[Opening ENTRIES SHOWN section]

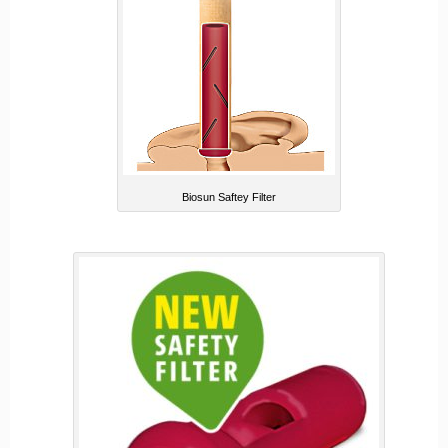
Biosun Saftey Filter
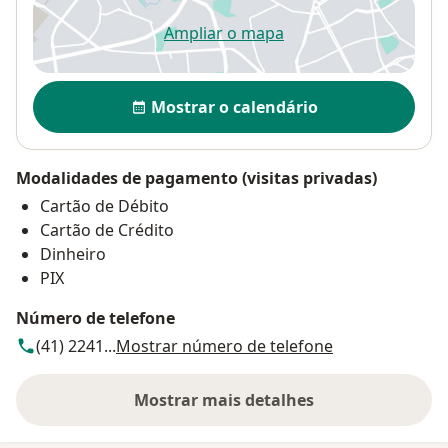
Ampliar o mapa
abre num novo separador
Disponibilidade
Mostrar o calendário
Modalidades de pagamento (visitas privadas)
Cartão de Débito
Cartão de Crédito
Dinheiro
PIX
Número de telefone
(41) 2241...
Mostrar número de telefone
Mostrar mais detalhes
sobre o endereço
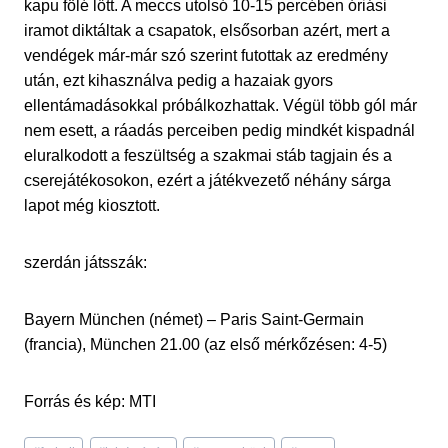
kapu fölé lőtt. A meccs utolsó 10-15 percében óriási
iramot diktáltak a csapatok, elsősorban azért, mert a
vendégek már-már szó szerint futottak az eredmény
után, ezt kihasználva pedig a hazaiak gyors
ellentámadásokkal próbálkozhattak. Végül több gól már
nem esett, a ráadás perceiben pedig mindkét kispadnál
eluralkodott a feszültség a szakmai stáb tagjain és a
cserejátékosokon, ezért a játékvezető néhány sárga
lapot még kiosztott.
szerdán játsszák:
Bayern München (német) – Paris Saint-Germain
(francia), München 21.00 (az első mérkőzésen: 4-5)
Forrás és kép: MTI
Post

[Closing ENTRIES SHOWN section]
[Opening ENTRIES SHOWN section]

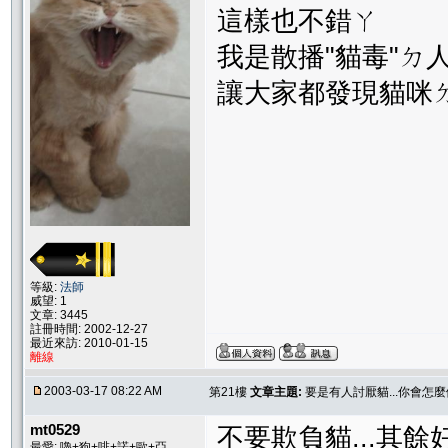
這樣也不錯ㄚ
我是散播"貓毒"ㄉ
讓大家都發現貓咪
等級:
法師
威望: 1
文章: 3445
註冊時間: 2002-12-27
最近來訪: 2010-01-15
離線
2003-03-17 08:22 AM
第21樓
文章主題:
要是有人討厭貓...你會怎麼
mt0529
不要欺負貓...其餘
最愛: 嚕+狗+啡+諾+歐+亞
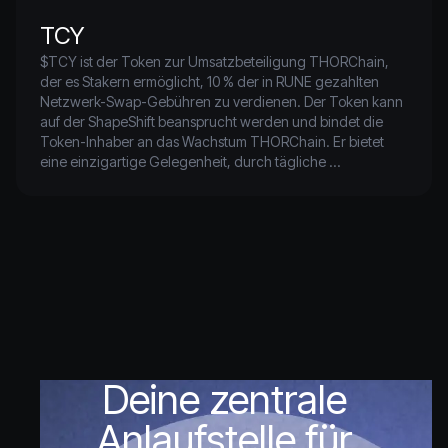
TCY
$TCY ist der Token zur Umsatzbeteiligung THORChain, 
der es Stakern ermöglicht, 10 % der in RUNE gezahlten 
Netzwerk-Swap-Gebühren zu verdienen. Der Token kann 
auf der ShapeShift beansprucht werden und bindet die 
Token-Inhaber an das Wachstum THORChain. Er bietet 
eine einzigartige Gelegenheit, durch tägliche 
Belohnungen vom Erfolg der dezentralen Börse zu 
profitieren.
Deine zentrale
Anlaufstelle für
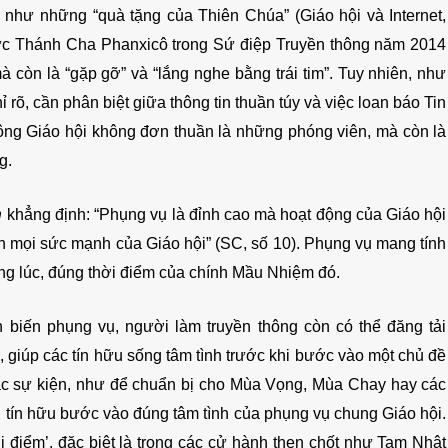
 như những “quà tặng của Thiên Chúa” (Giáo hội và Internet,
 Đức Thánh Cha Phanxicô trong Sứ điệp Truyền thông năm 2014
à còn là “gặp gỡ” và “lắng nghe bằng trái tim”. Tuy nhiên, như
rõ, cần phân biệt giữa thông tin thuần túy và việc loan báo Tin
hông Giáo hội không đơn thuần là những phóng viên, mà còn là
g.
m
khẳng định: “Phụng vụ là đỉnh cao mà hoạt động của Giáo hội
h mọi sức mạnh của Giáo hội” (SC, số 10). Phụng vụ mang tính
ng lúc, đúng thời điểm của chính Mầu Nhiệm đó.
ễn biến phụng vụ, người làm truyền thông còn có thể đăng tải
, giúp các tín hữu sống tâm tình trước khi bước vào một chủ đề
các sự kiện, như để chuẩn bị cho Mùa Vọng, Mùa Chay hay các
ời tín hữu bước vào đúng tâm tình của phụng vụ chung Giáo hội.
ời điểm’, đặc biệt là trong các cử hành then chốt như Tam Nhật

[Closing ENTRIES SHOWN section]
[Opening ENTRIES SHOWN section]

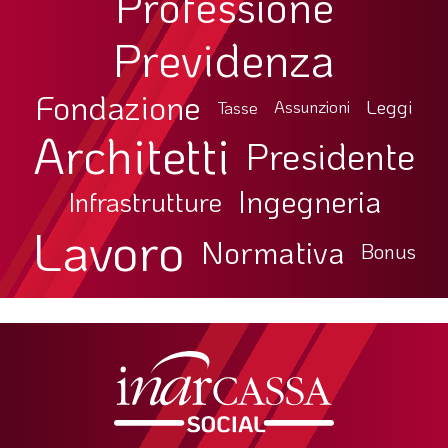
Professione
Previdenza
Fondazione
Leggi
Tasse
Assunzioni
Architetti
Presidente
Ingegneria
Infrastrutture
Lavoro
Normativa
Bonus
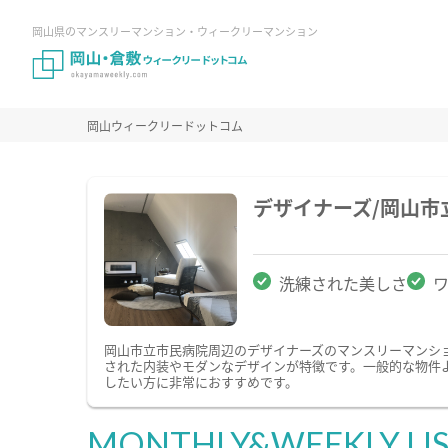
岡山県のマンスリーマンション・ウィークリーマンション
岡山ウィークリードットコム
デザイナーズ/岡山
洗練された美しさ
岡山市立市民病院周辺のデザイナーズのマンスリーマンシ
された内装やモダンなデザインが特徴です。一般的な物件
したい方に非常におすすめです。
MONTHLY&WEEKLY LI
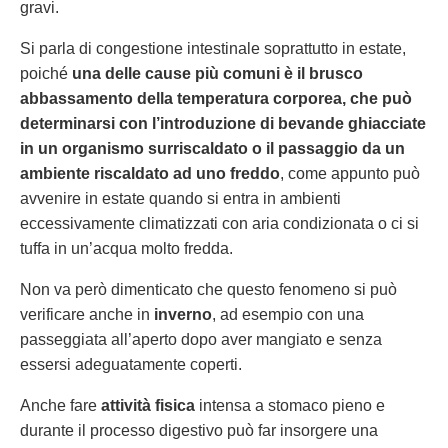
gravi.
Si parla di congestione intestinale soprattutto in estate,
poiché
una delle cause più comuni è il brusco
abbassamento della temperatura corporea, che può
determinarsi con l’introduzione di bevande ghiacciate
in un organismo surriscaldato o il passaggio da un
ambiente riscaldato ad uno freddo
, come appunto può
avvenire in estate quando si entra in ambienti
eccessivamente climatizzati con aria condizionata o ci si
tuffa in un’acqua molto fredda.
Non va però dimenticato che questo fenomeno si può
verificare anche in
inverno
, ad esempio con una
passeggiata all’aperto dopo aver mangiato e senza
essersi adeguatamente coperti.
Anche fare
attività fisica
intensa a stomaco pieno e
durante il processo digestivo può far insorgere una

[Closing ENTRIES SHOWN section]

DIRECTIONS:
In the data above, the stretch from the line with "Mostrar número de telefone" through the line with "ellentámadásokkal próbálkozhattak. Végül" is to be returned exactly, minus any pictures.

ANSWER AREA:
Mostrar número de telefone
Mostrar mais detalhes
sobre o endereço
kapu fölé lőtt. A meccs utolsó 10-15 percében óriási
iramot diktáltak a csapatok, elsősorban azért, mert a
vendégek már-már szó szerint futottak az eredmény
után, ezt kihasználva pedig a hazaiak gyors
ellentámadásokkal próbálkozhattak. Végül több gól már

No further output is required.